Erin recommends a custom capture policy to help if you need to reduce the amount of space that Query Store data takes up.

Erin mentions in Remove Data from Query Store that…

ideally, size-based cleanup never kicks in…. This algorithm is not efficient, and it runs single-threaded. It looks for queries that are infrequently executed/less important and deletes those, one by one, until the size is less than 80% of MAX_STORAGE_SIZE_MB. Avoid this type of cleanup if at all possible.

My testing shows this to be very good advice.

To monitor size based cleanup, you can trace the query_store_size_retention_cleanup_started and query_store_size_retention_cleanup_finished Extended Events. Read more in Zikato’s answer on StackOverflow.

The mysteries of time based cleanup

Josh Darnell has written an excellent post on Timing of the Automatic Query Store Purge. I won’t rehash his whole post here– go read it!

The most important basic bits are:

  • Time based cleanup happens every 24 hours
  • It’s roughly based on startup time

That means that if you happen to have a failover in the middle of the day, you may end up with time-based cleanup running in the middle of the day. Not ideal. Depending on your tolerance of cleanup running at a high volume time, this might be worth a planned failover at a low volume time.

As much as I don’t love that, I still find Query Store to be useful enough in general to deal with that.

To monitor time based cleanup, you can trace two Extended Events: query_store_db_cleanup__started and query_store_db_cleanup__finished. Only time-based cleanup events are captured in these events.

DIY Cleanup

There are a few stored procedures you can do to add custom cleanup jobs to run on schedule if you like. Erin Stellato give examples of them in ‘Remove Data from Query Store’:

EXEC sp_query_store_remove_query @query_id = ZZZ; 
EXEC sp_query_store_remove_plan @plan_id = YYY;
EXEC sp_query_store_reset_exec_stats @plan_id = YYY;

Product improvements that would help

The following things would be super helpful:

  1. Allow configuration of when time-based cleanup runs
  2. Give more insight into which bits of Query Store are taking up space and what levers to configure to “fit” Query Store into your desired maximum size.

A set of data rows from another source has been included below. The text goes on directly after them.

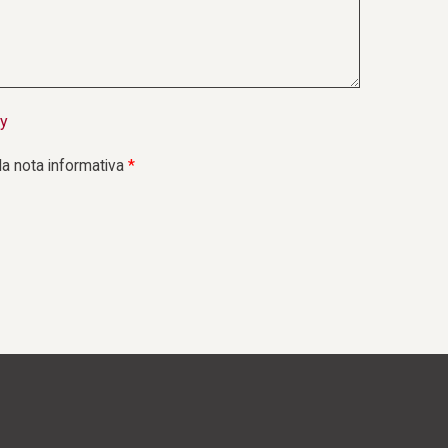
ni
cy
la nota informativa
*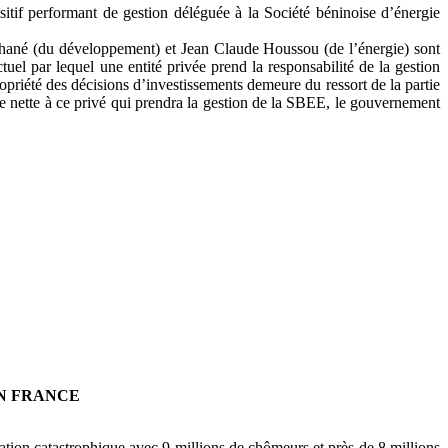
itif performant de gestion déléguée à la Société béninoise d’énergie
Tchané (du développement) et Jean Claude Houssou (de l’énergie) sont
uel par lequel une entité privée prend la responsabilité de la gestion
opriété des décisions d’investissements demeure du ressort de la partie
ce nette à ce privé qui prendra la gestion de la SBEE, le gouvernement
EN FRANCE
uation catastrophique avec 9 millions de chômeurs et près de 8 millions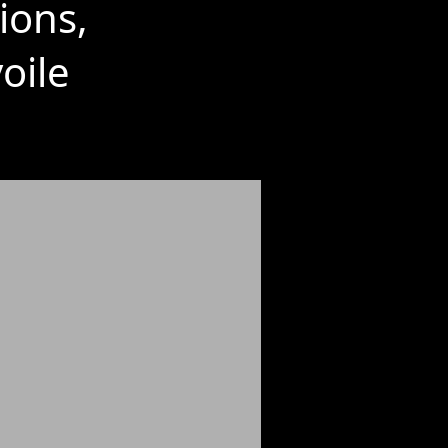
sions,
oile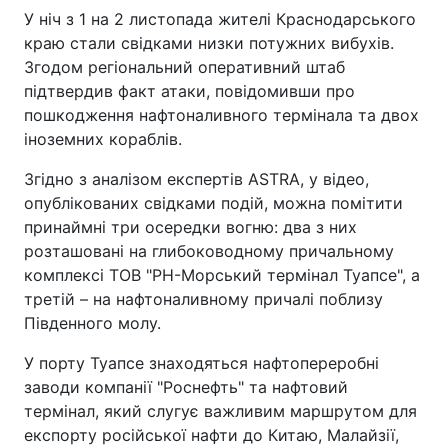
У ніч з 1 на 2 листопада жителі Краснодарського
краю стали свідками низки потужних вибухів.
Згодом регіональний оперативний штаб
підтвердив факт атаки, повідомивши про
пошкодження нафтоналивного термінала та двох
іноземних кораблів.
Згідно з аналізом експертів ASTRA, у відео,
опублікованих свідками подій, можна помітити
принаймні три осередки вогню: два з них
розташовані на глибоководному причальному
комплексі ТОВ "РН-Морський термінал Туапсе", а
третій – на нафтоналивному причалі поблизу
Південного молу.
У порту Туапсе знаходяться нафтопереробні
заводи компанії "Роснефть" та нафтовий
термінал, який слугує важливим маршрутом для
експорту російської нафти до Китаю, Малайзії,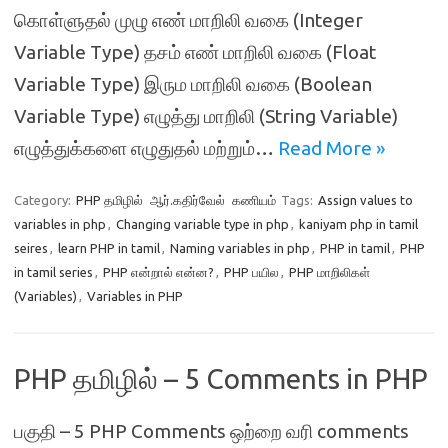
கொள்ளுதல் முழு எண் மாறிலி வகை (Integer
Variable Type) தசம் எண் மாறிலி வகை (Float
Variable Type) இரும மாறிலி வகை (Boolean
Variable Type) எழுத்து மாறிலி (String Variable)
எழுத்துக்களை எழுதுதல் மற்றும்…
Read More »
Category:
PHP தமிழில்
ஆர்.கதிர்வேல்
கணியம்
Tags:
Assign values to
variables in php
,
Changing variable type in php
,
kaniyam php in tamil
seires
,
learn PHP in tamil
,
Naming variables in php
,
PHP in tamil
,
PHP
in tamil series
,
PHP என்றால் என்ன?
,
PHP பயில
,
PHP மாறிலிகள்
(Variables)
,
Variables in PHP
PHP தமிழில் – 5 Comments in PHP
பகுதி – 5 PHP Comments ஒற்றை வரி comments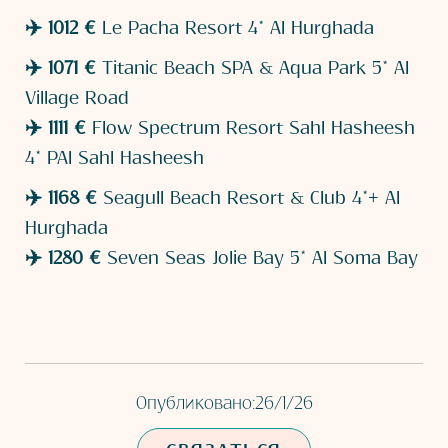
✈️
1012 €
Le Pacha Resort 4* AI Hurghada
✈️ 1071 €
Titanic Beach SPA & Aqua Park 5* AI
Village Road
✈️ 1111 €
Flow Spectrum Resort Sahl Hasheesh
4* PAI Sahl Hasheesh
✈️ 1168 €
Seagull Beach Resort & Club 4*+ AI
Hurghada
✈️ 1280 €
Seven Seas Jolie Bay 5* AI Soma Bay
Опубликовано:
26/1/26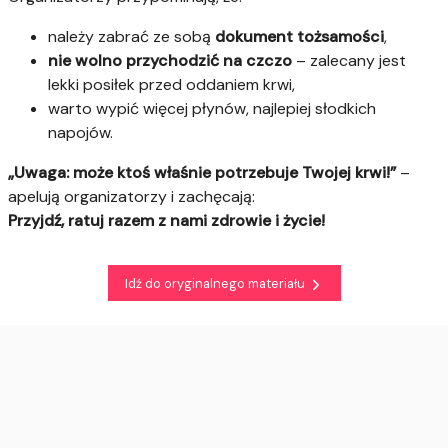
należy zabrać ze sobą
dokument tożsamości
,
nie wolno przychodzić na czczo
– zalecany jest
lekki posiłek przed oddaniem krwi,
warto wypić więcej płynów, najlepiej słodkich
napojów.
„Uwaga: może ktoś właśnie potrzebuje Twojej krwi!”
–
apelują organizatorzy i zachęcają:
Przyjdź, ratuj razem z nami zdrowie i życie!
Idź do oryginalnego materiału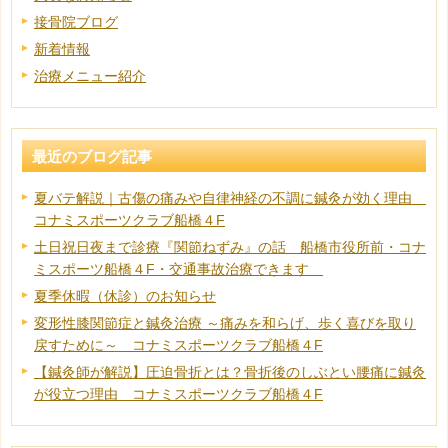
接骨院ブログ
新着情報
治療メニュー紹介
最近のブログ記事
夏バテ解説｜古傷の痛みや自律神経の不調に鍼灸が効く理由
コナミスポーツクラブ船橋４F
土日祝日夜まで診療『関節ねずみ』の話 船橋市役所前・コナ
ミスポーツ船橋４F・交通事故治療できます
夏季休暇（休診）のお知らせ
変形性膝関節症と鍼灸治療 ～痛みを和らげ、歩く喜びを取り
戻すために～ コナミスポーツクラブ船橋４F
【鍼灸師が解説】圧迫骨折とは？骨折後のしぶとい腰痛に鍼灸
が役立つ理由 コナミスポーツクラブ船橋４F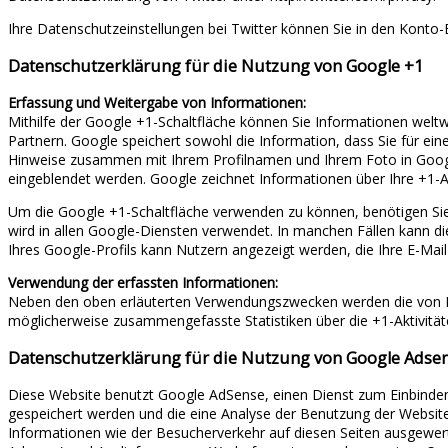
Ihre Datenschutzeinstellungen bei Twitter können Sie in den Konto-E
Datenschutzerklärung für die Nutzung von Google +1
Erfassung und Weitergabe von Informationen:
Mithilfe der Google +1-Schaltfläche können Sie Informationen weltw
Partnern. Google speichert sowohl die Information, dass Sie für ein
Hinweise zusammen mit Ihrem Profilnamen und Ihrem Foto in Google
eingeblendet werden. Google zeichnet Informationen über Ihre +1-Ak
Um die Google +1-Schaltfläche verwenden zu können, benötigen Sie 
wird in allen Google-Diensten verwendet. In manchen Fällen kann d
Ihres Google-Profils kann Nutzern angezeigt werden, die Ihre E-Mai
Verwendung der erfassten Informationen:
Neben den oben erläuterten Verwendungszwecken werden die von I
möglicherweise zusammengefasste Statistiken über die +1-Aktivitäte
Datenschutzerklärung für die Nutzung von Google Adse
Diese Website benutzt Google AdSense, einen Dienst zum Einbinden
gespeichert werden und die eine Analyse der Benutzung der Websi
Informationen wie der Besucherverkehr auf diesen Seiten ausgewert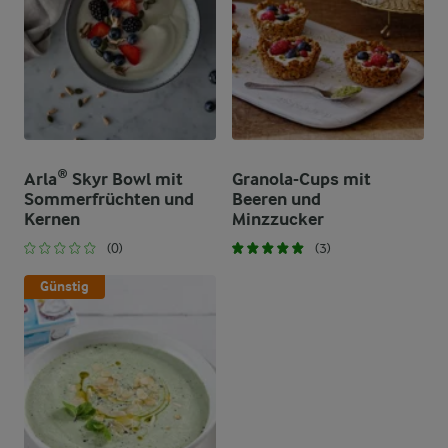
Arla® Skyr Bowl mit
Granola-Cups mit
Sommerfrüchten und
Beeren und
Kernen
Minzzucker
(0)
(3)
Günstig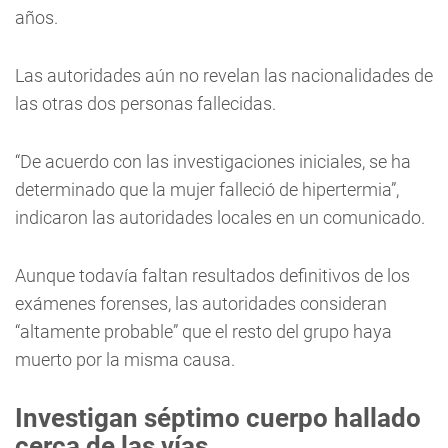
años.
Las autoridades aún no revelan las nacionalidades de
las otras dos personas fallecidas.
“De acuerdo con las investigaciones iniciales, se ha
determinado que la mujer falleció de hipertermia”,
indicaron las autoridades locales en un comunicado.
Aunque todavía faltan resultados definitivos de los
exámenes forenses, las autoridades consideran
“altamente probable” que el resto del grupo haya
muerto por la misma causa.
Investigan séptimo cuerpo hallado
cerca de las vías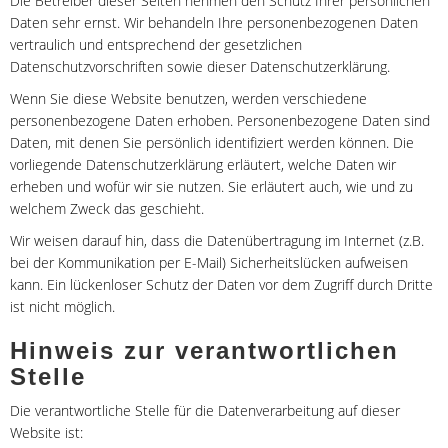
Die Betreiber dieser Seiten nehmen den Schutz Ihrer persönlichen
Daten sehr ernst. Wir behandeln Ihre personenbezogenen Daten
vertraulich und entsprechend der gesetzlichen
Datenschutzvorschriften sowie dieser Datenschutzerklärung.
Wenn Sie diese Website benutzen, werden verschiedene
personenbezogene Daten erhoben. Personenbezogene Daten sind
Daten, mit denen Sie persönlich identifiziert werden können. Die
vorliegende Datenschutzerklärung erläutert, welche Daten wir
erheben und wofür wir sie nutzen. Sie erläutert auch, wie und zu
welchem Zweck das geschieht.
Wir weisen darauf hin, dass die Datenübertragung im Internet (z.B.
bei der Kommunikation per E-Mail) Sicherheitslücken aufweisen
kann. Ein lückenloser Schutz der Daten vor dem Zugriff durch Dritte
ist nicht möglich.
Hinweis zur verantwortlichen
Stelle
Die verantwortliche Stelle für die Datenverarbeitung auf dieser
Website ist: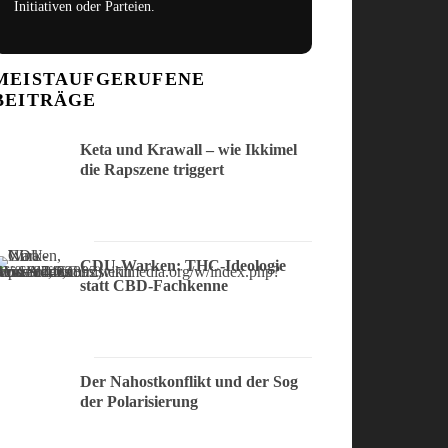
Initiativen oder Parteien.
MEISTAUFGERUFENE
BEITRÄGE
Keta und Krawall – wie Ikkimel
die Rapszene triggert
CDU-Warken: THC-Ideologie
statt CBD-Fachkenne
Der Nahostkonflikt und der Sog
der Polarisierung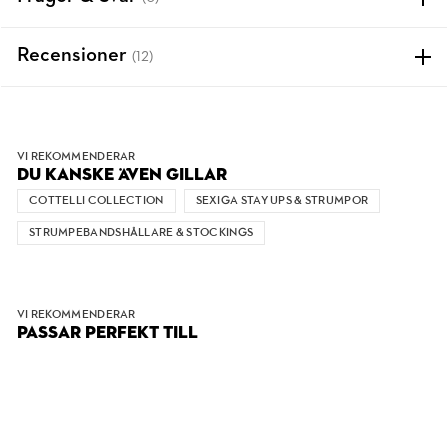
Recensioner
(12)
VI REKOMMENDERAR
DU KANSKE ÄVEN GILLAR
COTTELLI COLLECTION
SEXIGA STAY UPS & STRUMPOR
STRUMPEBANDSHÅLLARE & STOCKINGS
VI REKOMMENDERAR
PASSAR PERFEKT TILL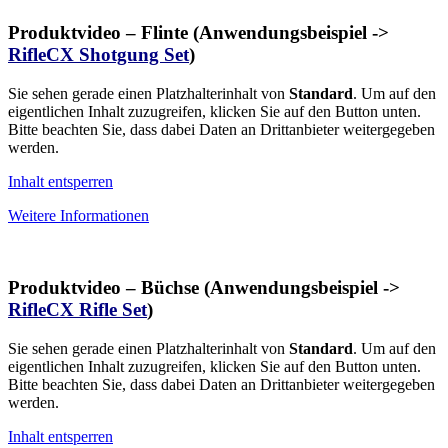
Produktvideo – Flinte (Anwendungsbeispiel ->
RifleCX Shotgung Set
)
Sie sehen gerade einen Platzhalterinhalt von
Standard
. Um auf den
eigentlichen Inhalt zuzugreifen, klicken Sie auf den Button unten.
Bitte beachten Sie, dass dabei Daten an Drittanbieter weitergegeben
werden.
Inhalt entsperren
Weitere Informationen
Produktvideo – Büchse (Anwendungsbeispiel ->
RifleCX Rifle Set
)
Sie sehen gerade einen Platzhalterinhalt von
Standard
. Um auf den
eigentlichen Inhalt zuzugreifen, klicken Sie auf den Button unten.
Bitte beachten Sie, dass dabei Daten an Drittanbieter weitergegeben
werden.
Inhalt entsperren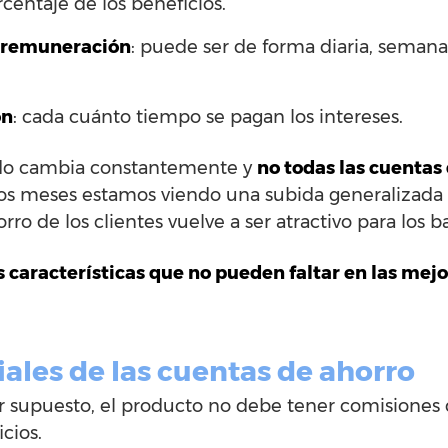
rcentaje de los beneficios.
a remuneración
: puede ser de forma diaria, semana
ón
: cada cuánto tiempo se pagan los intereses.
ado cambia constantemente y
no todas las cuentas
os meses estamos viendo una subida generalizada d
rro de los clientes vuelve a ser atractivo para los b
s características que no pueden faltar en las mej
iales de las cuentas de ahorro
or supuesto, el producto no debe tener comisiones 
cios.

And one correction… I had suggested:

Increase visibility of when size-based cleanup runs. I would really prefer for this to be logged in a DMV rather than an extended event, as that’s easier to get into monitoring systems, but I’ll take whatever I can get.

Update: this already exists as an Extended Event. See Zikato’s answer on using query_store_size_retention_cleanup_started and query_store_size_retention_cleanup_finished on StackOverflow.

Happy performance tuning, and please remember to tip your Query Store (by not allowing size-based cleanup to run).

Thanks very much to Erin Stellato, Josh Darnell, and Tomáš Zíka

Erin is super helpful, so smart, and just one of the best folks around. All of her posts on Query Store are incredibly helpful, just search “Erin Stellato Query Store” when you have a question :) If you work with Erin, please tell her that her awesomeness is widely loved.

Thanks also to Josh Darnell for his excellent posts on Query Store Cleanup. This was also super helpful to me. And thanks to Tomáš Zíka (Zikato) for his answer detailing how to trace size-based cleanup.